Leverett and others say the administration refused to pursue a negotiated end to Iran's nuclear program because it meant acknowledging a regime they viewed as fundamentally illegitimate. "They believed that just a little pushing from us and it would be over," said the former Western diplomat. "They were wrong."
The man in charge of nuclear proliferation policy when the offer came in from Iran was John Bolton, then undersecretary of state for arms control and international security.
A "U.S. military official with extensive knowledge of U.S. relations with Iran" also told Newsday that "[w]hat we took was exactly the wrong approach ... If Iran is ready to come to the table, then you come to the table. Do it with distrust but get them to the table and get them engaged. We wasted an opportunity."
From the May 1 Washington Times editorial:
As the possibility of military action against Iran is being considered, the reactions of politicians and opinion-makers range from mature and thoughtful (increasingly from some on the left) to the surreal and foolish.
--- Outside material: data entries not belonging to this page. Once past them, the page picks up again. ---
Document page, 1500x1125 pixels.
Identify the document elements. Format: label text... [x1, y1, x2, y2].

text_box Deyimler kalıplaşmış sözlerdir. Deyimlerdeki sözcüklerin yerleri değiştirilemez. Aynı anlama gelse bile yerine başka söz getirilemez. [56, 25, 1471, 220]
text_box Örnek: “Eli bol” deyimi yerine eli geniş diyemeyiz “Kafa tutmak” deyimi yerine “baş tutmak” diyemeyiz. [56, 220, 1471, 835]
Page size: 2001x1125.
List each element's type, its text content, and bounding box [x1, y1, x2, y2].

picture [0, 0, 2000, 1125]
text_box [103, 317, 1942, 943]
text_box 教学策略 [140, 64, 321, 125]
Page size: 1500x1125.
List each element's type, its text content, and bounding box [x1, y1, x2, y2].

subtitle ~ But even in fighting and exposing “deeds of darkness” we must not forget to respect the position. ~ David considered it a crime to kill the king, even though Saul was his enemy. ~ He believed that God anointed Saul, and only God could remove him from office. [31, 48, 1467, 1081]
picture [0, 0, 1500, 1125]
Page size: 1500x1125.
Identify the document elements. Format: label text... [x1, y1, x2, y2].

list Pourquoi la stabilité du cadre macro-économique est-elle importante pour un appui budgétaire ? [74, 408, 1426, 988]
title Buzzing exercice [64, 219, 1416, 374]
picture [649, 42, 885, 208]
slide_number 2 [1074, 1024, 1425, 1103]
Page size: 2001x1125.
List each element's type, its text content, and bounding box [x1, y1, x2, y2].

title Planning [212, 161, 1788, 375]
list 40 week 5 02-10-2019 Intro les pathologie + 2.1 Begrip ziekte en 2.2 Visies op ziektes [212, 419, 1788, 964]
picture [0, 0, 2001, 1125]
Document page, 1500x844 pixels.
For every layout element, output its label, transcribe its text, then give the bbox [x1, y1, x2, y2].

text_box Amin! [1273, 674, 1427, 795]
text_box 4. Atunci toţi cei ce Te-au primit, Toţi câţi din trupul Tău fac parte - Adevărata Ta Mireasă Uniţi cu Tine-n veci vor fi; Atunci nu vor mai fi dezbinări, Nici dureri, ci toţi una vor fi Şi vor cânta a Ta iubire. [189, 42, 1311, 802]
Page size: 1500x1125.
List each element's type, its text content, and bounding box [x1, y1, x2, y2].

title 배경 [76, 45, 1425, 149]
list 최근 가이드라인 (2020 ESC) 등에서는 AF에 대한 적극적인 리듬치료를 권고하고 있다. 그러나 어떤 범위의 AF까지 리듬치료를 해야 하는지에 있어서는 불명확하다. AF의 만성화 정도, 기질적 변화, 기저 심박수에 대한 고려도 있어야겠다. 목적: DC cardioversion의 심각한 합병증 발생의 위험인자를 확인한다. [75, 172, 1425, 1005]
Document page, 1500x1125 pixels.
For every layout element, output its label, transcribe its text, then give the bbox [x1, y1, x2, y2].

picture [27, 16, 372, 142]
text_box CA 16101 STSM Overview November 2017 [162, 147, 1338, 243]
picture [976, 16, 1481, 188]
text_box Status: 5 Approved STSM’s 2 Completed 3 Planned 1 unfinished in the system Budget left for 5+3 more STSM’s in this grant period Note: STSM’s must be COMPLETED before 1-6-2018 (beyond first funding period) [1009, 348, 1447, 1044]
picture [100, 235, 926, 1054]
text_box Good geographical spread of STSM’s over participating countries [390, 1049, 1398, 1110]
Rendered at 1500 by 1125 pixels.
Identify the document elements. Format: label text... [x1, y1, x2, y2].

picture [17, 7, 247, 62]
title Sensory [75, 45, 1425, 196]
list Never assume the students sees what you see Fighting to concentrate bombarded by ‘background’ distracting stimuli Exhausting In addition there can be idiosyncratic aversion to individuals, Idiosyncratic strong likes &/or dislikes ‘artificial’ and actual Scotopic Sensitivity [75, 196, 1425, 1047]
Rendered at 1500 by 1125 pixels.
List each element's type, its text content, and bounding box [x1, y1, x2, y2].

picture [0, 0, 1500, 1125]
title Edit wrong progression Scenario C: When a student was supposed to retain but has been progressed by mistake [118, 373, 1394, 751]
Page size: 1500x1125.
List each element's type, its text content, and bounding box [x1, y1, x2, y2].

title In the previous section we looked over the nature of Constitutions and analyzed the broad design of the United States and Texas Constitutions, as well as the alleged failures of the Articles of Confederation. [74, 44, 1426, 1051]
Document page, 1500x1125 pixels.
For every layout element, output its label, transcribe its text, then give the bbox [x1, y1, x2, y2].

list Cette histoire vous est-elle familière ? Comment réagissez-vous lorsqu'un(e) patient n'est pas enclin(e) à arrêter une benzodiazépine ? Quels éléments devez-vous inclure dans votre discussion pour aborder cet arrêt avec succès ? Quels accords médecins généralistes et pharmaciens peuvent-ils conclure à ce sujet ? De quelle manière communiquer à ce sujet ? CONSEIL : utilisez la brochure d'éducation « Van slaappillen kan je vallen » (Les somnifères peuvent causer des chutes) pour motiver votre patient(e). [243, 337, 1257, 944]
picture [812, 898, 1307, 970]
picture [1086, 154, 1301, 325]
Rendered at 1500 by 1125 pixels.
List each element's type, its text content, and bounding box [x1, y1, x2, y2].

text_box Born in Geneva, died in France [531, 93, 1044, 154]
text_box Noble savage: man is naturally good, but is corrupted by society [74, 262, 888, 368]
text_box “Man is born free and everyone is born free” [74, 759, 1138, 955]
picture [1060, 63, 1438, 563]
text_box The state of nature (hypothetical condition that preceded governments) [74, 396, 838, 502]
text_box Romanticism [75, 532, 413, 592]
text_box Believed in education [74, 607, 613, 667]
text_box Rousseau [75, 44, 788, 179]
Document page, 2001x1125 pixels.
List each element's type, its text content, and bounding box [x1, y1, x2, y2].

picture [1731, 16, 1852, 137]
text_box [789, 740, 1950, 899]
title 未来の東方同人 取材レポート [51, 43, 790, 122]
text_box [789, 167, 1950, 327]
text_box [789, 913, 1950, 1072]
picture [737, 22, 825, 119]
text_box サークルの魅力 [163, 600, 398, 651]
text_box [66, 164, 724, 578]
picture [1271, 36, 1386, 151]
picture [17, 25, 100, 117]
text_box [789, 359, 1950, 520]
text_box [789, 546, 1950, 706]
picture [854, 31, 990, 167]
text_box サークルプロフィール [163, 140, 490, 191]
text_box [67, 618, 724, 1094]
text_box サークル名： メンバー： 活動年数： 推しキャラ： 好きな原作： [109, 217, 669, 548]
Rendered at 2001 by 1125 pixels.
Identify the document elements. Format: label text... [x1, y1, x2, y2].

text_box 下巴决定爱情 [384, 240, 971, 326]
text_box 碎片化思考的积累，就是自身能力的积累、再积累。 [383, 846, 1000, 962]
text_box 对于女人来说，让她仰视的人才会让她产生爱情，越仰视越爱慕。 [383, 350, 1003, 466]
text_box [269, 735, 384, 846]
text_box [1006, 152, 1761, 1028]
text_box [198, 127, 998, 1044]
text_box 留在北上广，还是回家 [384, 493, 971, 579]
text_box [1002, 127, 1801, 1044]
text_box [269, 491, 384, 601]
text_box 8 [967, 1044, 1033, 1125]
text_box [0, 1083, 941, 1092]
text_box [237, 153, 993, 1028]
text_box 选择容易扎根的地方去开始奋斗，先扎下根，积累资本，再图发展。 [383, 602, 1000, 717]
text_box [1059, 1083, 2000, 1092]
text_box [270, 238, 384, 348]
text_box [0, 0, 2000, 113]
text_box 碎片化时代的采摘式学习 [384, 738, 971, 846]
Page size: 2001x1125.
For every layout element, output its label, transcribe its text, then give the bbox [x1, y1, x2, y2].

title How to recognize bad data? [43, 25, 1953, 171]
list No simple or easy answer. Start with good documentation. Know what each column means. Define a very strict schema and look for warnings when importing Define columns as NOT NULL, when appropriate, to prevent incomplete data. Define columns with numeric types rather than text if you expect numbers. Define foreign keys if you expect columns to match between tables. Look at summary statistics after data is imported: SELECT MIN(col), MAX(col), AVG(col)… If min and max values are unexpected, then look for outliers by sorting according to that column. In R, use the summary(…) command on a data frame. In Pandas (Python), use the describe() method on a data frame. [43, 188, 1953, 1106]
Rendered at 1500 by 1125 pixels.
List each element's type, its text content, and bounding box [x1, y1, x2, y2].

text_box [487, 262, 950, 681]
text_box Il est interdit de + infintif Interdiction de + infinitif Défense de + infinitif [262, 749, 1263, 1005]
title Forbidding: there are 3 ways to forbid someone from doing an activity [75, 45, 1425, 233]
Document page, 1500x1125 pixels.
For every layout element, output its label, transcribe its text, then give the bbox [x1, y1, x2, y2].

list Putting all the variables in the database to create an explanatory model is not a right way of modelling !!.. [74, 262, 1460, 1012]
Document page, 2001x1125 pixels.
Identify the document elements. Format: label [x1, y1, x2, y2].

In the latter category is European Union foreign policy chief Javier Solana, who said over the weekened [sic] that no one was even considering military action over Tehran's refusal to halt uranium enrichment. British Foreign Secretary Jack Straw has stridently denounced the idea. Senate Foreign Relations Committee Chairman Richard Lugar advocates direct U.S.-Iranian talks to resolve the nuclear dispute, and expresses optimism that the two governments will find significant areas of agreement. On Saturday, the official Iranian news agency IRNA reported that Germany's Green Party supports Iran's right to "peaceful" use of nuclear energy and favors direct negotiations between the United States and Iran. The fact that Iran has shown no serious interest in negotiating does not appear to have affected the thinking of ideologues who believe that there is a negotiated solution to virtually every political problem.
The good news, however, is that a growing number of people on the sober-minded political left appear to grasp the reality of the situation: that the crux of the problem is not the Bush administration, which has for nearly three years largely deferred to Europe's unsuccessful diplomatic efforts on Iran. The problem is the behavior of the Iranian government.
Jonathan Freedland, a columnist for Britain's Guardian newspaper, was strongly opposed to the war that deposed Iraqi ruler Saddam Hussein. But according to Mr. Freedland, the combination of Iranian threats to destroy Israel, Mr. Ahmadinejad's messianic talk of a hidden imam and Iran's support for terrorism make the current Iranian regime a much more serious threat to peace than Saddam was. "Iran is led by a man who cannot let a week go by without issuing an annihilationist threat to one of his neighbors," Mr. Freedland writes. "Put it together and it forms an alarming picture: a state galloping towards a nuclear bomb, led by a messianist bent on destroying a nearby nation."
Kenneth Pollack, a Brookings Institution scholar, handled Persian Gulf-related issues for the National Security Council during the Clinton administration. His service in the administration made him very skeptical of the idea of working out some kind of "grand bargain" between Washington and Tehran -- the core of the Clinton administration's efforts to reach an accomodation with the Iranian government. The problem, Mr. Pollack says, is that the Iranians demand in essence that the United States government afford the Iranian government "respect" by never criticizing it for terrorism, torture, persecution of dissidents -- anything. In essence, Tehran is demanding better treatment than we afford our closest allies, a standard that makes compromise impossible.
In short, there are thoughtful people on the political left who understand reality: that it is difficult verging on impossible to negotiate with the people who run Iran today.